Material to process START

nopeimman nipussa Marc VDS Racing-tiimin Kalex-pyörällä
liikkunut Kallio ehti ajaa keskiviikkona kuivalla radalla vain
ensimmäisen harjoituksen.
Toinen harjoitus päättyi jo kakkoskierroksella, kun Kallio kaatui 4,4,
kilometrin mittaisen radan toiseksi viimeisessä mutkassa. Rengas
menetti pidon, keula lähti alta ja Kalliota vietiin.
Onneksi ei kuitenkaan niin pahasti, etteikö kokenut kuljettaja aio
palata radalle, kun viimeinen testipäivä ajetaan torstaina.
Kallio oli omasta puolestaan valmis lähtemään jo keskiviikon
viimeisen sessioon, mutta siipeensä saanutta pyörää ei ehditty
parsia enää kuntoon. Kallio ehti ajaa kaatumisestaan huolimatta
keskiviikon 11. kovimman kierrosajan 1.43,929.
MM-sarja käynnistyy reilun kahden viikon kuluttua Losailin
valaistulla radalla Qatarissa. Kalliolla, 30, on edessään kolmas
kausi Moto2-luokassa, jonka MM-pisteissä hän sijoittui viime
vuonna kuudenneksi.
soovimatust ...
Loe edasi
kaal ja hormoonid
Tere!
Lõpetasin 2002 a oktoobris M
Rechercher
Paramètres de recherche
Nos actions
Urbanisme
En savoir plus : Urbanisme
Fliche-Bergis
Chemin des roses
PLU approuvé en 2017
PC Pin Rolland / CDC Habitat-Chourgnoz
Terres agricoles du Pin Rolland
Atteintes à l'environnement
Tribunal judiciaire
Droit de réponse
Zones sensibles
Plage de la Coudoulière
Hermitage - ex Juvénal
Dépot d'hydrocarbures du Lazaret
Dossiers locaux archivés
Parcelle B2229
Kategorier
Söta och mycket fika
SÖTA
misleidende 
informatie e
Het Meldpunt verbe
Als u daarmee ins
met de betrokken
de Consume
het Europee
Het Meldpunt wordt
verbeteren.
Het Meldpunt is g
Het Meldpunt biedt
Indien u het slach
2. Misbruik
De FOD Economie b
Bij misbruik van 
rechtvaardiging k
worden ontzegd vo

Material to process END

Show me all lines in the records that contain "ehti".

liikkunut Kallio ehti ajaa keskiviikkona kuivalla radalla vain
parsia enää kuntoon. Kallio ehti ajaa kaatumisestaan huolimatta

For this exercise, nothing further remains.